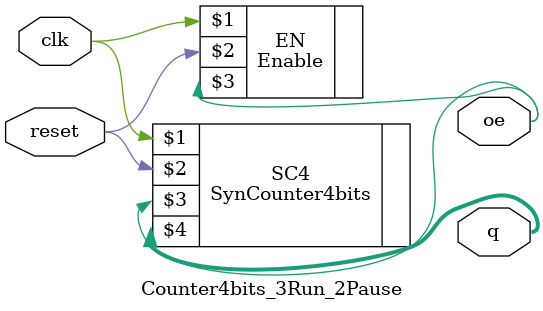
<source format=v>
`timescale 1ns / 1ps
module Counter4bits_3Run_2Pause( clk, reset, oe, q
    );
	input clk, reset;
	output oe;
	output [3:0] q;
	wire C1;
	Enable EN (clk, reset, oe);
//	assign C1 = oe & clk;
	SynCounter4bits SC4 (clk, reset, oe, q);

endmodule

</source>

.....

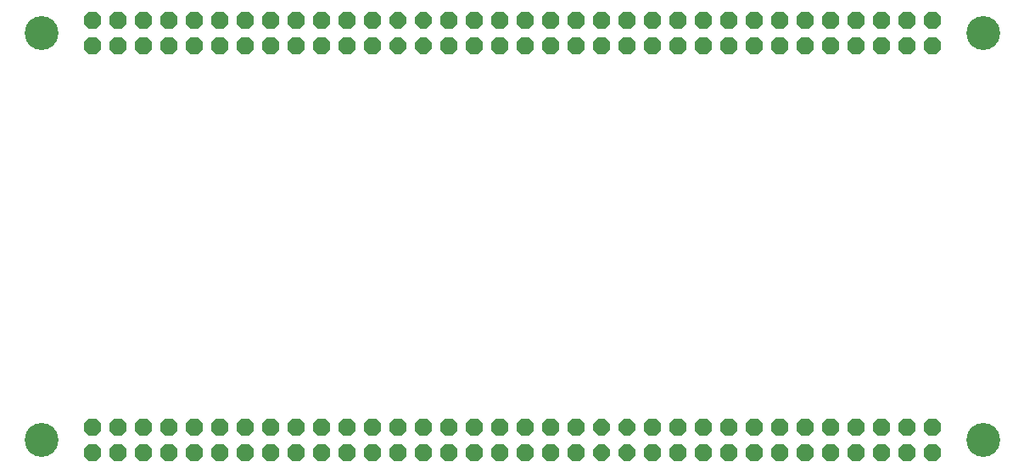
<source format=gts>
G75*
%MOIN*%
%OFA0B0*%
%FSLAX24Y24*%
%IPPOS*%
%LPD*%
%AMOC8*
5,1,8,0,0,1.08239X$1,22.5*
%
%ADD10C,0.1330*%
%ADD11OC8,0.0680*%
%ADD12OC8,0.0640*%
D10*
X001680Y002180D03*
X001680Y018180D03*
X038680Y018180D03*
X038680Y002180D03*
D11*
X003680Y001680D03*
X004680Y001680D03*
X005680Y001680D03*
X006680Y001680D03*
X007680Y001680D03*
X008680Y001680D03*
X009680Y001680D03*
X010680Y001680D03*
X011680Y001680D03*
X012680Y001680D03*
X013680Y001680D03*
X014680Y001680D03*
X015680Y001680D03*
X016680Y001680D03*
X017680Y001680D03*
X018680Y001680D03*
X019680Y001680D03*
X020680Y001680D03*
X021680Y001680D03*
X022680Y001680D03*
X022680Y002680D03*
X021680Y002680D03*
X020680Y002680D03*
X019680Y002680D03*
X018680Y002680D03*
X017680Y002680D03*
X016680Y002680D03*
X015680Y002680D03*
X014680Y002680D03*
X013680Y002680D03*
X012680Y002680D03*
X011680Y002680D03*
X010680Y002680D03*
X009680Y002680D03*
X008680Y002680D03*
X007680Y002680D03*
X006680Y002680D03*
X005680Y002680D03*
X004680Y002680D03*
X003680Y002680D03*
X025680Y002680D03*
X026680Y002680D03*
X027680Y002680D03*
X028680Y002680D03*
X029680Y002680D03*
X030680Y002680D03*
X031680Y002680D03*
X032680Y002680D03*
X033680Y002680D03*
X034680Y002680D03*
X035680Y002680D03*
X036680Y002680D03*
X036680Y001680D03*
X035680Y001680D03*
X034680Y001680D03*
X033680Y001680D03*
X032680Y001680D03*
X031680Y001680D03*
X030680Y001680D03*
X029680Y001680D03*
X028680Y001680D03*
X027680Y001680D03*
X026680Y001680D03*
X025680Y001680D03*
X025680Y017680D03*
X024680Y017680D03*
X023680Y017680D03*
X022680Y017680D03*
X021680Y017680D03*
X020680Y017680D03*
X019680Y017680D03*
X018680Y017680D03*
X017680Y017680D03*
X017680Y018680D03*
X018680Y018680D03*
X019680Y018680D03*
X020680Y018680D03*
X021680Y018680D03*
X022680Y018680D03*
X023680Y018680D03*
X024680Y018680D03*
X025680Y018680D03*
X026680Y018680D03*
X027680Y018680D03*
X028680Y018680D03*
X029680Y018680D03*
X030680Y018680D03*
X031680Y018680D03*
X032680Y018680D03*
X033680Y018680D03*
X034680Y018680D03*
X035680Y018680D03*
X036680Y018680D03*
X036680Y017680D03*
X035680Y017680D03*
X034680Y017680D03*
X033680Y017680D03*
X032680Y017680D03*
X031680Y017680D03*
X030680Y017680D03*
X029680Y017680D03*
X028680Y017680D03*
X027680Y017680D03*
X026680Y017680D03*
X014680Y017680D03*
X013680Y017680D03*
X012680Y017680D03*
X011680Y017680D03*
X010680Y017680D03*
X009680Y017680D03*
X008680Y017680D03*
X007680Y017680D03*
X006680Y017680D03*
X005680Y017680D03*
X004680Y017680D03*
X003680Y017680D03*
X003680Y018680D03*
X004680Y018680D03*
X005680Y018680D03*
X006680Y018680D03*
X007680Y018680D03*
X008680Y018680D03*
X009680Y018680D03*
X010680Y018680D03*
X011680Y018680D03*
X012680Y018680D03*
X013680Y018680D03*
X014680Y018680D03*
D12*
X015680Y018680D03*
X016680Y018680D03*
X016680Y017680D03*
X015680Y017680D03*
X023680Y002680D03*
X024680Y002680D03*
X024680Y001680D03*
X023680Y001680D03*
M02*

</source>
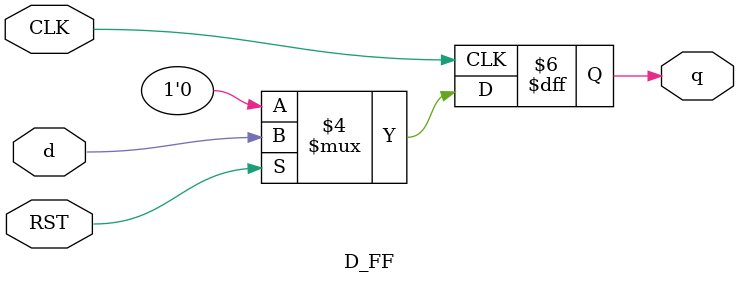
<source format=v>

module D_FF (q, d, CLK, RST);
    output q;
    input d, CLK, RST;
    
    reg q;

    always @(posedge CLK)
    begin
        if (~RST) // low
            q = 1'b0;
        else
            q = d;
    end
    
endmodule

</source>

.....

### What you will do
Output the material above exactly, but only from the line that carries "X029680Y001680D03*" through the line that carries "X012680Y017680D03*".

### Response below
X029680Y001680D03*
X028680Y001680D03*
X027680Y001680D03*
X026680Y001680D03*
X025680Y001680D03*
X025680Y017680D03*
X024680Y017680D03*
X023680Y017680D03*
X022680Y017680D03*
X021680Y017680D03*
X020680Y017680D03*
X019680Y017680D03*
X018680Y017680D03*
X017680Y017680D03*
X017680Y018680D03*
X018680Y018680D03*
X019680Y018680D03*
X020680Y018680D03*
X021680Y018680D03*
X022680Y018680D03*
X023680Y018680D03*
X024680Y018680D03*
X025680Y018680D03*
X026680Y018680D03*
X027680Y018680D03*
X028680Y018680D03*
X029680Y018680D03*
X030680Y018680D03*
X031680Y018680D03*
X032680Y018680D03*
X033680Y018680D03*
X034680Y018680D03*
X035680Y018680D03*
X036680Y018680D03*
X036680Y017680D03*
X035680Y017680D03*
X034680Y017680D03*
X033680Y017680D03*
X032680Y017680D03*
X031680Y017680D03*
X030680Y017680D03*
X029680Y017680D03*
X028680Y017680D03*
X027680Y017680D03*
X026680Y017680D03*
X014680Y017680D03*
X013680Y017680D03*
X012680Y017680D03*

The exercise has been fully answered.